▶ _SOURCE DATA_:
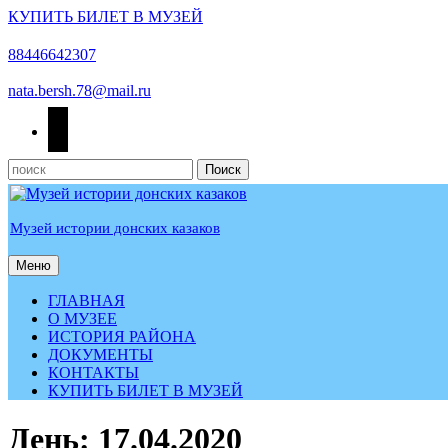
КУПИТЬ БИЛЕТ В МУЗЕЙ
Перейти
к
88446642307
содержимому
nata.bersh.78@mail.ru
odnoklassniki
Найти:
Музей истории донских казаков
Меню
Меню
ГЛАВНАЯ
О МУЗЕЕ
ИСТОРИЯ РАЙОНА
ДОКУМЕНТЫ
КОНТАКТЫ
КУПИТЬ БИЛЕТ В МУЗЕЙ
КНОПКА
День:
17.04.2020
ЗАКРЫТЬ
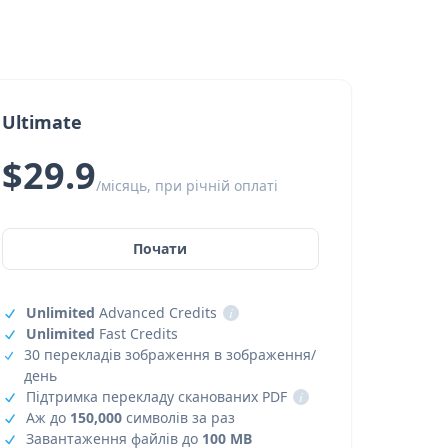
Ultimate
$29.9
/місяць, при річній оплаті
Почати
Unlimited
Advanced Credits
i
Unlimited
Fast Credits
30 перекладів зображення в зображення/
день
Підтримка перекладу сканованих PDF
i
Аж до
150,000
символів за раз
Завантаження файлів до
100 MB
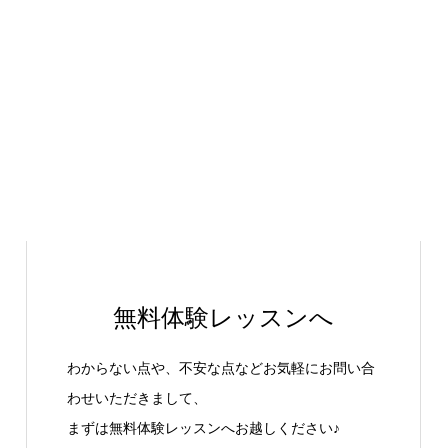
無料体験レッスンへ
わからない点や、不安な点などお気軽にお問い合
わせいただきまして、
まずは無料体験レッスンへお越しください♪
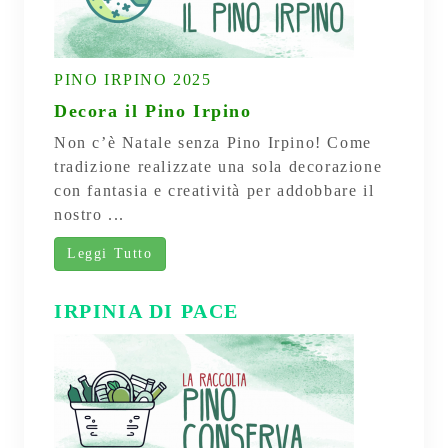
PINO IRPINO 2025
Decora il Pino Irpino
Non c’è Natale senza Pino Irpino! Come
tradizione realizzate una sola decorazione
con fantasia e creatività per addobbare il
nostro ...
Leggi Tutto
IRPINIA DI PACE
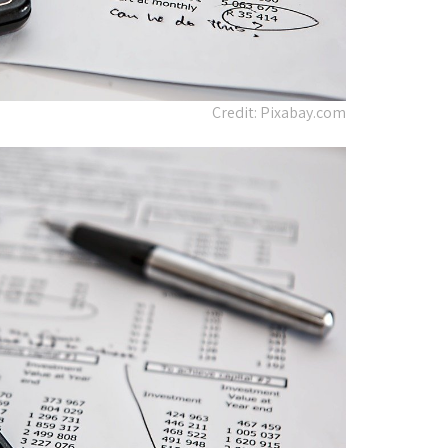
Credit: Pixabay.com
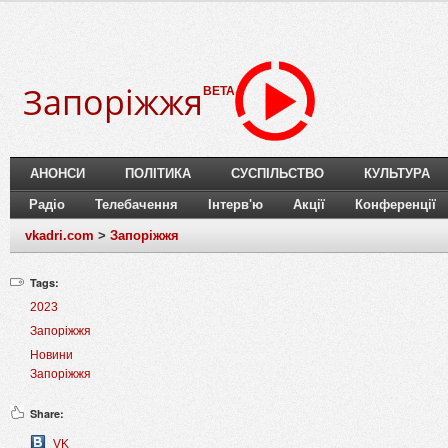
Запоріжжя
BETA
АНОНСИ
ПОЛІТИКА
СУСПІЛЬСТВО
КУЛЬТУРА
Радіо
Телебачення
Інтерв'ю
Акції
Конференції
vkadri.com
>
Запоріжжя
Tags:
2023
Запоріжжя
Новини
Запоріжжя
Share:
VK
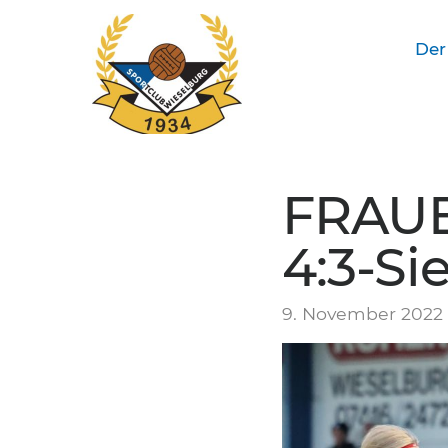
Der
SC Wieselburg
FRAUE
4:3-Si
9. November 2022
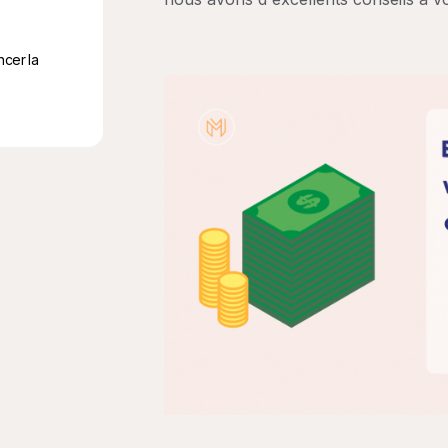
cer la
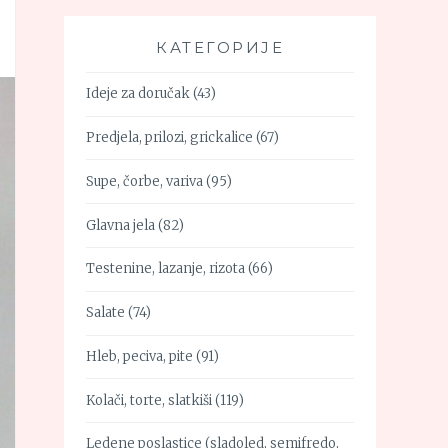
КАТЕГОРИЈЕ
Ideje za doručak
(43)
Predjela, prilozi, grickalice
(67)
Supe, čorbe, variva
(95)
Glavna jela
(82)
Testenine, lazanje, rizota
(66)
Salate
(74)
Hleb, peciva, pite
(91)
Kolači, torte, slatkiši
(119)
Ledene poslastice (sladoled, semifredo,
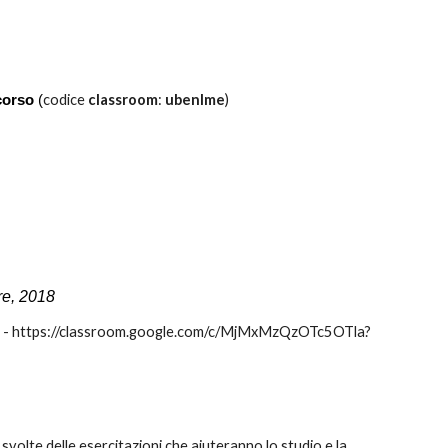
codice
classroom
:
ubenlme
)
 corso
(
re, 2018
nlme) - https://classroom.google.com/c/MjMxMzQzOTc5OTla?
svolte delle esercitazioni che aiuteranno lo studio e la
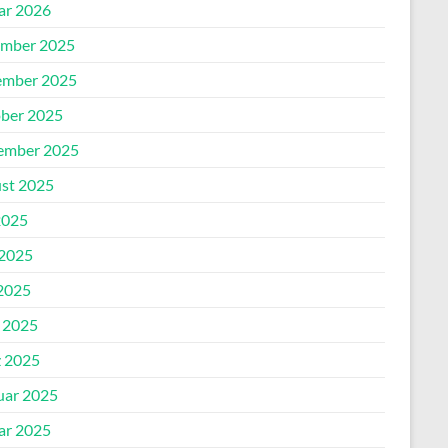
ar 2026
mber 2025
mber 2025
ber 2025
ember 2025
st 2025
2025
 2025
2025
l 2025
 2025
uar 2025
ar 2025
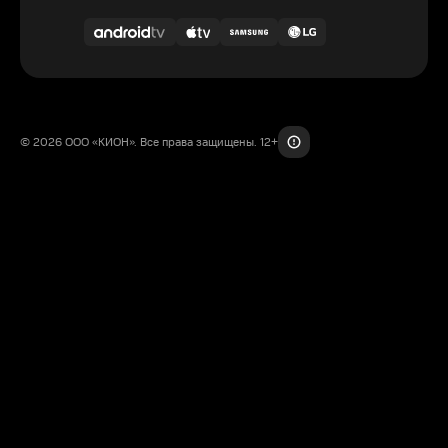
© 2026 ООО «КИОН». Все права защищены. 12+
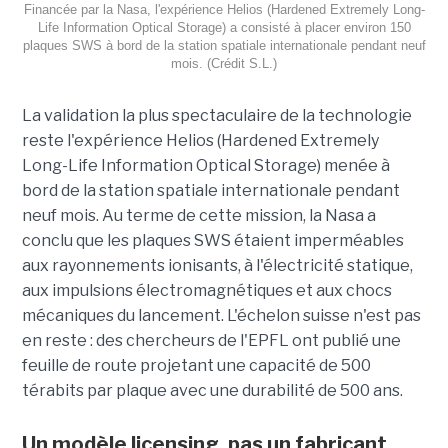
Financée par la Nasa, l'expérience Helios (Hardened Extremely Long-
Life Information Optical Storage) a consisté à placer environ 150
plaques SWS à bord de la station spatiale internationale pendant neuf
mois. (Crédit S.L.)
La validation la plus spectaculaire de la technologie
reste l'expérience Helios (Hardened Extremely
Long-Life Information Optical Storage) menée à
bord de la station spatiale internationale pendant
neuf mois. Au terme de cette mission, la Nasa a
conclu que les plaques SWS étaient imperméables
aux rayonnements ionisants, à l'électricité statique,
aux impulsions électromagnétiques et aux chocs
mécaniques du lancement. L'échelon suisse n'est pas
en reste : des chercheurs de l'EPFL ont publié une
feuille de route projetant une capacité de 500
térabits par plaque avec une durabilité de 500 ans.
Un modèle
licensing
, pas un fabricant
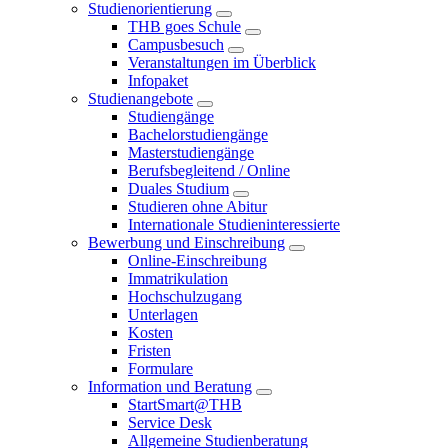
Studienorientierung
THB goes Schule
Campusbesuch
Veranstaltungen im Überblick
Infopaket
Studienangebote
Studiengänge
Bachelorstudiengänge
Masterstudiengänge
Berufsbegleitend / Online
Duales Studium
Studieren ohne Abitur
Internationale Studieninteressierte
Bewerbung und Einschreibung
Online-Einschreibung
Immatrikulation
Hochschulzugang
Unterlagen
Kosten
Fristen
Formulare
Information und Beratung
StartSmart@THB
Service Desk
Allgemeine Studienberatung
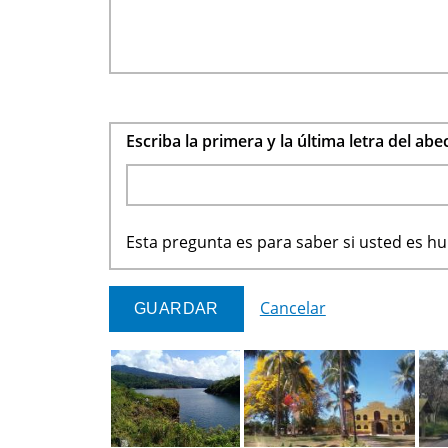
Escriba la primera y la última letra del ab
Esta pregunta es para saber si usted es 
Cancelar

▶ _ABOUT THIS TASK_:
From the entries above, return each line with the word "expérience" in it.

▶ _FINAL ANSWER_:
Financée par la Nasa, l'expérience Helios (Hardened Extremely Long-
reste l'expérience Helios (Hardened Extremely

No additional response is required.